The judgment pronounced on April 24, 1973, was historic as well as tumultuous. Historic because 11 of the 13 judges wrote separate judgments. By a wafer thin margin of seven to six, the SC ruled that the party in office, with its brute majority in Parliament, could not amend the basic features of the Constitution, which famously came to be known as the ‘basic structure doctrine’. The seven judges, with Bharati and Palkhivala, formed the nine pillars who were part of this historic verdict, which became the touchstone on which the apex court continues to test the validity of laws.

Tumultuous because it angered the Indira Gandhi government, which wreaked vengeance on the three senior-most judges — Justices J M Selat, K S Hegde and A N Grover — by superseding them and appointing Justice A N Ray, who was part of the minority six judges, as the successor of then CJI Sikri, who retired a day after the verdict was pronounced. The three superseded judges resigned.

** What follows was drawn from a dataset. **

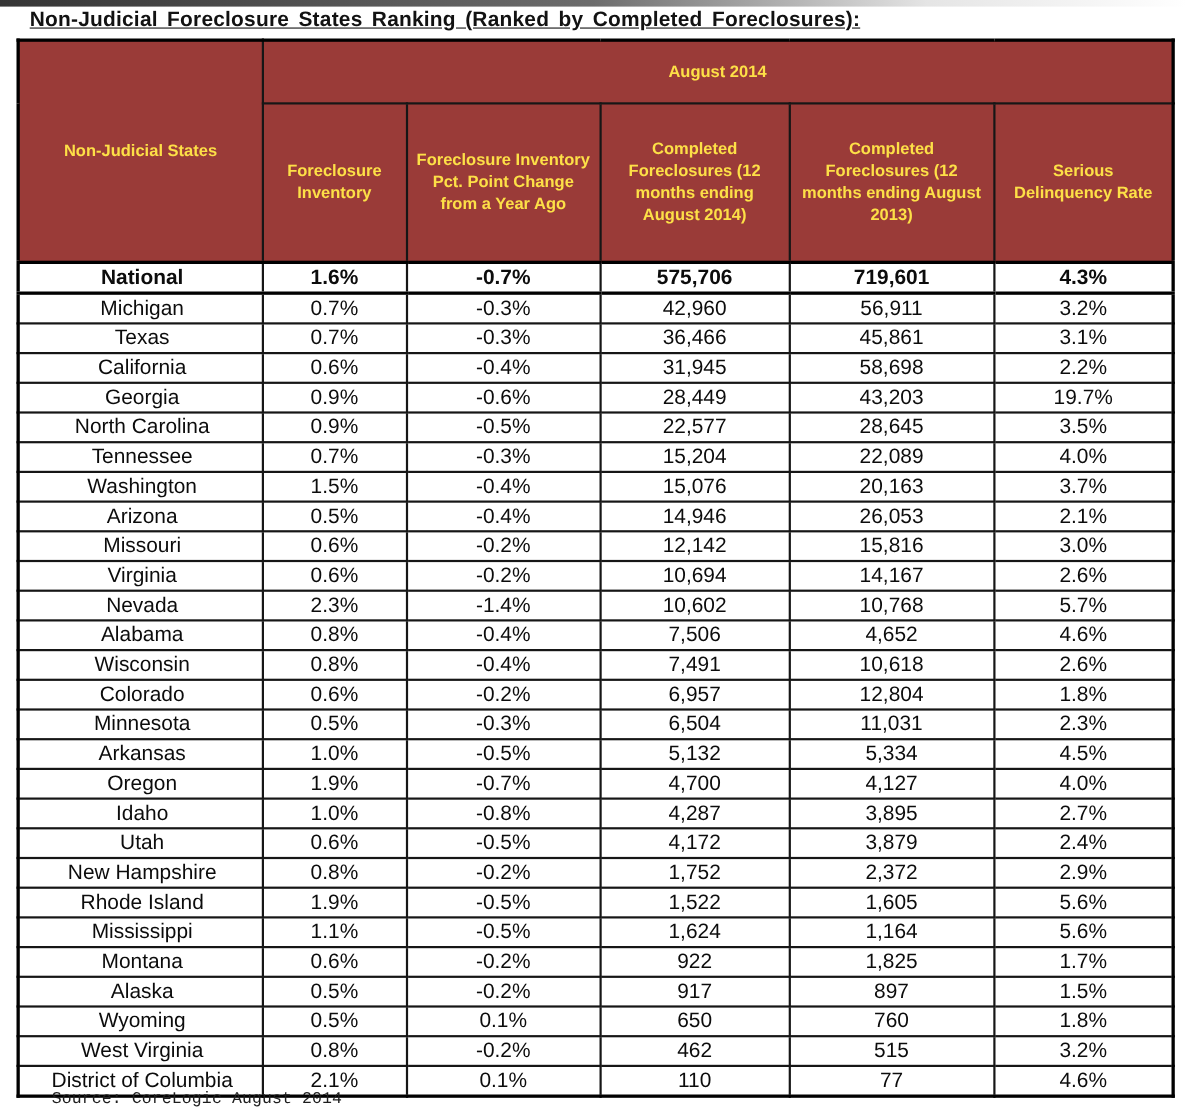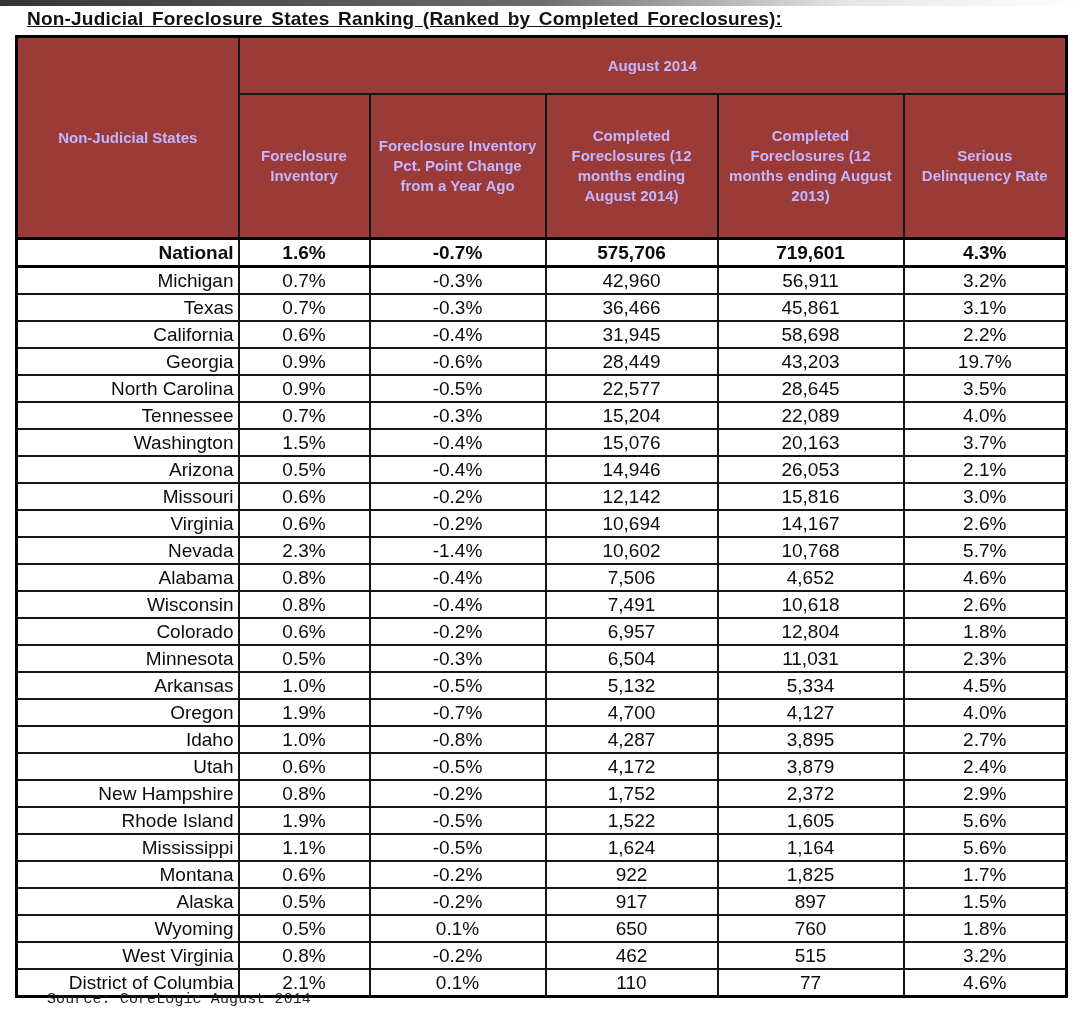"August 2014" table.fc th { color: #c4b5fd -> #fde047 }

Another judge, Justice H R Khanna, was to pay a price for siding with the majority in the Bharati case and aggravating his “crime” against the government by giving the lone dissenting judgment in the ADM Jabalpur case in 1976 to rule that even during Emergency, right to life could not be suspended. He was superseded to the post of CJI by Justice M H Beg.

Attor ney general K K Venugopal said, “Bharati had approached my father M K Nambiar to argue the case. But because of his ill health, he had guided him to engage Palkhivala as his counsel. Bharati never realised that what he did was going to be so famous and well-known in the country that judges, lawyers and laymen would continue to recount it even half a century later.

“His case was the first of the writ petitions challenging a constitutional amendment. Nani did a tremendous job and came out with flying colours. Result is that three judges were superseded. But supremacy of the judiciary became established by that judgment.”

Former attorney general Soli J Sorabjee said, “Kesavananda Bharati did an enormous service to the people of India. The SC's verdict fortifying the basic features of the Constitution and putting it beyond the amending powers of Parliament will be remembered as a tremendous contribution in the evolution of constitutional jurisprudence. No tribute can be high for Palkhivala for the manner in which he argued the case”.

Senior advocate and constitutional expert Abhishek Manu Singhvisaid, “Two people made one legal doctrine the pride of India and the envy of the world. They were Bharati and Palkhivala. Their joint contribution in inventing the basic structure doctrine continues to ensure that India can never become a constitutional dictatorship”.